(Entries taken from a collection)
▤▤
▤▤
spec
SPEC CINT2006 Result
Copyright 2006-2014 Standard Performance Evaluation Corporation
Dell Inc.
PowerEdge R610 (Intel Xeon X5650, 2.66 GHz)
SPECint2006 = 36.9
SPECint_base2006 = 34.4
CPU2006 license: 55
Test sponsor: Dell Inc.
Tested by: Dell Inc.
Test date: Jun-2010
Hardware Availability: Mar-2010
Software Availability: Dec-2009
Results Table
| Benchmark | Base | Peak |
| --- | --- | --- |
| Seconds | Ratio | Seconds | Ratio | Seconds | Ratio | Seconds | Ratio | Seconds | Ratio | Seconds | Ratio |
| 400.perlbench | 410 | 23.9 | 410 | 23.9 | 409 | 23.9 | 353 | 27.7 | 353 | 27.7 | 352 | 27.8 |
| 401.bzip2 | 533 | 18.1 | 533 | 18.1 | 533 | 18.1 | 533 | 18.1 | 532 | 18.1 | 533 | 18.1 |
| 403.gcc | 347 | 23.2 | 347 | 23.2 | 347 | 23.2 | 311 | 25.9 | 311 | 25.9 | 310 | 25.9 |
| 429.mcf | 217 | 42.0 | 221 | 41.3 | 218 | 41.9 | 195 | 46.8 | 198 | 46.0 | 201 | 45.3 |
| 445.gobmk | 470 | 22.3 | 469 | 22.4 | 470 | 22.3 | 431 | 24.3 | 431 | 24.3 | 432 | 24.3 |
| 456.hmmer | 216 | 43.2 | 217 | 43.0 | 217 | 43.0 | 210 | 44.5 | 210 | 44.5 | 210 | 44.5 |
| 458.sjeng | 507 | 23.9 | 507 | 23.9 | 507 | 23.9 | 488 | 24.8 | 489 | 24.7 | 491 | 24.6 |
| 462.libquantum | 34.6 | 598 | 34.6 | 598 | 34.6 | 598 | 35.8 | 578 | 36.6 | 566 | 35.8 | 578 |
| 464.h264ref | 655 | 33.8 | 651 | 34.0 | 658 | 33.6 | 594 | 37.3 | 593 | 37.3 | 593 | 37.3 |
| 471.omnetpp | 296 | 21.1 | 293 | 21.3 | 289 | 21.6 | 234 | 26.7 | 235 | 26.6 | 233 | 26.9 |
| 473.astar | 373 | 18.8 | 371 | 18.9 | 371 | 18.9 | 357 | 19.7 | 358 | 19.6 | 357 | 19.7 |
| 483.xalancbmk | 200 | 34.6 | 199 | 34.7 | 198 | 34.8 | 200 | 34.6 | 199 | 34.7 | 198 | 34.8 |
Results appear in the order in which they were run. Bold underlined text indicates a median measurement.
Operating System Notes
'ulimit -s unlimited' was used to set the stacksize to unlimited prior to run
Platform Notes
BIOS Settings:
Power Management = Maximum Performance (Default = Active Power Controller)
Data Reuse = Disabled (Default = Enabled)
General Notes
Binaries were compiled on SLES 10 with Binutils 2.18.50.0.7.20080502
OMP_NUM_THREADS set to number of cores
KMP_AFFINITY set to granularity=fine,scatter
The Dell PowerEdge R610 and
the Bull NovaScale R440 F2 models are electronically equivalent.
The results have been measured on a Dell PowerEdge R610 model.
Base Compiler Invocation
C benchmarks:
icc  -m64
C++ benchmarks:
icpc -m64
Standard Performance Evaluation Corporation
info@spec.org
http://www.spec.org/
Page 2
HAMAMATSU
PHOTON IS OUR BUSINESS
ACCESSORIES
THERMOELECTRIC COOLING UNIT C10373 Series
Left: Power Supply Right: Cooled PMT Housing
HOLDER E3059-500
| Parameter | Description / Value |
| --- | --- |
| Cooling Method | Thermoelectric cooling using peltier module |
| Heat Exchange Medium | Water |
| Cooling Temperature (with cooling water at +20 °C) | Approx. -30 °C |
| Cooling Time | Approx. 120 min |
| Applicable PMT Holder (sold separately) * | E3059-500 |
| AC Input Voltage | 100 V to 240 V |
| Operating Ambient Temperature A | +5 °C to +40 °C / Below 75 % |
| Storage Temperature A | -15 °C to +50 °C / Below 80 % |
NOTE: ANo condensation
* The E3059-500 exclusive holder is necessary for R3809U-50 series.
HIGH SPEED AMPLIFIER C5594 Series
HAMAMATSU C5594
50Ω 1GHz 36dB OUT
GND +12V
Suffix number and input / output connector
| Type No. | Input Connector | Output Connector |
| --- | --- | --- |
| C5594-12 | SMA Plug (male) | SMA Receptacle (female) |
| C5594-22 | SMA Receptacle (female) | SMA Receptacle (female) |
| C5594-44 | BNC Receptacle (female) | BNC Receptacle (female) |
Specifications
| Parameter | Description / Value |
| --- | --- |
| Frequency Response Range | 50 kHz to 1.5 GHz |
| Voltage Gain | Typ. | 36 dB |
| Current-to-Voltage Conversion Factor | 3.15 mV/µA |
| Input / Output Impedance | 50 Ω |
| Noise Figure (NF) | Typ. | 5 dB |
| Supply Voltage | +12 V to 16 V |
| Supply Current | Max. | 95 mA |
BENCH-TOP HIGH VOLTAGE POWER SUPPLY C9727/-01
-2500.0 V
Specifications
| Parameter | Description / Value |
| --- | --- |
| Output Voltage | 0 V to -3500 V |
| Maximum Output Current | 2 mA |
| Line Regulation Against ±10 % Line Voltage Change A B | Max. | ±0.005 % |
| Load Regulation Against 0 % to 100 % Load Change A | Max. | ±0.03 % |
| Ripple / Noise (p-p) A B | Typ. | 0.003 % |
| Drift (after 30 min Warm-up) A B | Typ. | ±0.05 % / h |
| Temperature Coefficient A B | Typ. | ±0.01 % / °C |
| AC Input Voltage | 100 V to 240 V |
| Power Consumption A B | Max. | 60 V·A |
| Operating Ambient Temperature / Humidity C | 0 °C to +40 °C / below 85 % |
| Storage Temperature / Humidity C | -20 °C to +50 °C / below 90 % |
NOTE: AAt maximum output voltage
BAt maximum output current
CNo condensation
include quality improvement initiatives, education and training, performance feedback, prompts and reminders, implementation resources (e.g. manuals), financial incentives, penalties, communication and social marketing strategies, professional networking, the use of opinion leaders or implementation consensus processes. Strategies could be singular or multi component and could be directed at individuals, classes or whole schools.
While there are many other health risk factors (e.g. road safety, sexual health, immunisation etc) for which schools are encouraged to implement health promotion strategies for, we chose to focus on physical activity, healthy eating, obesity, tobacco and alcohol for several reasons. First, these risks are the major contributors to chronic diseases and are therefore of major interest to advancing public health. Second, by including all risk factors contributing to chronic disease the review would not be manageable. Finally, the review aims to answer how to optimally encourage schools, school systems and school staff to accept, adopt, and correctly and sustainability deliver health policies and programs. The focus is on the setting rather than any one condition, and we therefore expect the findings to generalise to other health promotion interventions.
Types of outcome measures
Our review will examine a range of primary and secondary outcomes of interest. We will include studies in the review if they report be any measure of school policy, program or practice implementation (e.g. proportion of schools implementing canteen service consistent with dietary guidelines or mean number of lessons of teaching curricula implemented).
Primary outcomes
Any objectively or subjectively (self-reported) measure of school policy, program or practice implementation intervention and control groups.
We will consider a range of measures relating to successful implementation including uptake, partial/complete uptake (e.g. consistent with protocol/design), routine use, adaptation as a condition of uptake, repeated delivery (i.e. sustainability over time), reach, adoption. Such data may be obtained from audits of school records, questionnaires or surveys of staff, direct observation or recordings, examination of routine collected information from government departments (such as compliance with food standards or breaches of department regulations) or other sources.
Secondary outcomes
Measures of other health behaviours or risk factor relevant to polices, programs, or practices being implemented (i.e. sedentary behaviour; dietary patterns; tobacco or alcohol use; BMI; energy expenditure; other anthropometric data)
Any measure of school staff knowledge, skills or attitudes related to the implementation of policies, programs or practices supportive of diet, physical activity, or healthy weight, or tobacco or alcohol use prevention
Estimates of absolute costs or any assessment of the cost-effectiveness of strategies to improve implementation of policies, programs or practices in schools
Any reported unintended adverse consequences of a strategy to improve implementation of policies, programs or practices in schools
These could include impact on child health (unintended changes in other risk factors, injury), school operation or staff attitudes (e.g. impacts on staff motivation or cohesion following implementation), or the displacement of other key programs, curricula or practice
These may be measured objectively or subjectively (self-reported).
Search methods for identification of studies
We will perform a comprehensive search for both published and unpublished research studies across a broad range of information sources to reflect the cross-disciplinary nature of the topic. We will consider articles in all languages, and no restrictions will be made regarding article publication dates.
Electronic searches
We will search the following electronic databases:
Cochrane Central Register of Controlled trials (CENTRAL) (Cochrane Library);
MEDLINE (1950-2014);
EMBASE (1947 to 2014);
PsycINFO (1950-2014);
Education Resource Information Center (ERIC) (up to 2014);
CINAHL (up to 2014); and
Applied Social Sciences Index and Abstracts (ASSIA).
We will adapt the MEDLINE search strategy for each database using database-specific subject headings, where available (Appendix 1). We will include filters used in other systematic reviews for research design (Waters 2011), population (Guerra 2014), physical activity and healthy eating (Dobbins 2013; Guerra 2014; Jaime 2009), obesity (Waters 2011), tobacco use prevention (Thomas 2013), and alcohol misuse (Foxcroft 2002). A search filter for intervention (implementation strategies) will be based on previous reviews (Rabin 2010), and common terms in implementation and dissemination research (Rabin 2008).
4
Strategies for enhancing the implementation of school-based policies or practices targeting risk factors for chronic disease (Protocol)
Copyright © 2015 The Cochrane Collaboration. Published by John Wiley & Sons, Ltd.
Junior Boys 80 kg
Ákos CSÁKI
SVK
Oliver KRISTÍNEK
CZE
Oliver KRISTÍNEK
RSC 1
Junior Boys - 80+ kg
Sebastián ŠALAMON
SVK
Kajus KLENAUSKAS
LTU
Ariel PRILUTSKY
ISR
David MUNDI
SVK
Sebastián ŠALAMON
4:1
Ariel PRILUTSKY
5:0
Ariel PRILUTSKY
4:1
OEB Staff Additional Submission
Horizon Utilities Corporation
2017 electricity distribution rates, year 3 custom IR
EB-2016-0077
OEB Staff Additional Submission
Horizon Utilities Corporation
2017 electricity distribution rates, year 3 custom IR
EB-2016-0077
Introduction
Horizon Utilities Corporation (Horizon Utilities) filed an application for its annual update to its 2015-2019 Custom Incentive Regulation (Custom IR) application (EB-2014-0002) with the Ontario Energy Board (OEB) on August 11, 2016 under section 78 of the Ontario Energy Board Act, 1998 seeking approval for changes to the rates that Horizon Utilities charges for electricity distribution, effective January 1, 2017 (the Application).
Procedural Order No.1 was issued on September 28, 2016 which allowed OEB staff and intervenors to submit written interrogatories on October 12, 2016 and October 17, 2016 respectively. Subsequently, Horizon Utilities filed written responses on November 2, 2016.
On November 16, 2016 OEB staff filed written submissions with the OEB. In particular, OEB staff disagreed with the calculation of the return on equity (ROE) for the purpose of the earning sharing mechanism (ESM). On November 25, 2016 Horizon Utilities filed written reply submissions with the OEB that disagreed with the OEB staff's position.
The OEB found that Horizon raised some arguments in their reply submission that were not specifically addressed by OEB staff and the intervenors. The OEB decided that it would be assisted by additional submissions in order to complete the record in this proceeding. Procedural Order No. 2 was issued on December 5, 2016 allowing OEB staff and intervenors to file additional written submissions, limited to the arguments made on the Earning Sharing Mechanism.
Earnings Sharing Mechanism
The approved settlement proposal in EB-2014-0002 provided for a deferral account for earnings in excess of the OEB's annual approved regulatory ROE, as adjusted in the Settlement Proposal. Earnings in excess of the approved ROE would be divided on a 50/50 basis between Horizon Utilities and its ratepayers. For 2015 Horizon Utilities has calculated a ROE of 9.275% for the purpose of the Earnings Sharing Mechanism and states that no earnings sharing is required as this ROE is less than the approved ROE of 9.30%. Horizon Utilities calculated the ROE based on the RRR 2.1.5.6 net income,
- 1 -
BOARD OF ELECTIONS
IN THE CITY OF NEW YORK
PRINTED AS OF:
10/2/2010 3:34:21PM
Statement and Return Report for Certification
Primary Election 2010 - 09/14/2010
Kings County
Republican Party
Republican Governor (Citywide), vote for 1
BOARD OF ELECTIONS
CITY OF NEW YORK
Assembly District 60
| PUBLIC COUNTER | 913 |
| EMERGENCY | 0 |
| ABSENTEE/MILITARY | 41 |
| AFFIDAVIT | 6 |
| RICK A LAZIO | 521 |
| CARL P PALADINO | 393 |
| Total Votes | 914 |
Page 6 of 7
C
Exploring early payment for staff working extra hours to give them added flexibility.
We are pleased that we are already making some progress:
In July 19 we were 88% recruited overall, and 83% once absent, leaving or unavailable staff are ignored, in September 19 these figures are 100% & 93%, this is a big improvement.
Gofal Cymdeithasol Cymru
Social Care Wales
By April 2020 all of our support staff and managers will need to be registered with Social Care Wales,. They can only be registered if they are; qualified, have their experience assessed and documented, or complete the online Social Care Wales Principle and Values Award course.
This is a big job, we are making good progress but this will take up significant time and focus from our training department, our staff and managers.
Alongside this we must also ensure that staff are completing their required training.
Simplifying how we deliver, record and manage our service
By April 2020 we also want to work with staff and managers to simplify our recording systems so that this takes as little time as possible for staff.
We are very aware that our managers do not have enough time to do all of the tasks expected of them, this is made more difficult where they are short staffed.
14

▸ Directions for this task: Of the entries listed above, reproduce only the lines starting at the line containing "Approx. 120 min |" and ending at the line containing "NOTE: ANo condensation". Include both, exactly as they stand.

▸ Final answer:
| Cooling Time | Approx. 120 min |
| Applicable PMT Holder (sold separately) * | E3059-500 |
| AC Input Voltage | 100 V to 240 V |
| Operating Ambient Temperature A | +5 °C to +40 °C / Below 75 % |
| Storage Temperature A | -15 °C to +50 °C / Below 80 % |
NOTE: ANo condensation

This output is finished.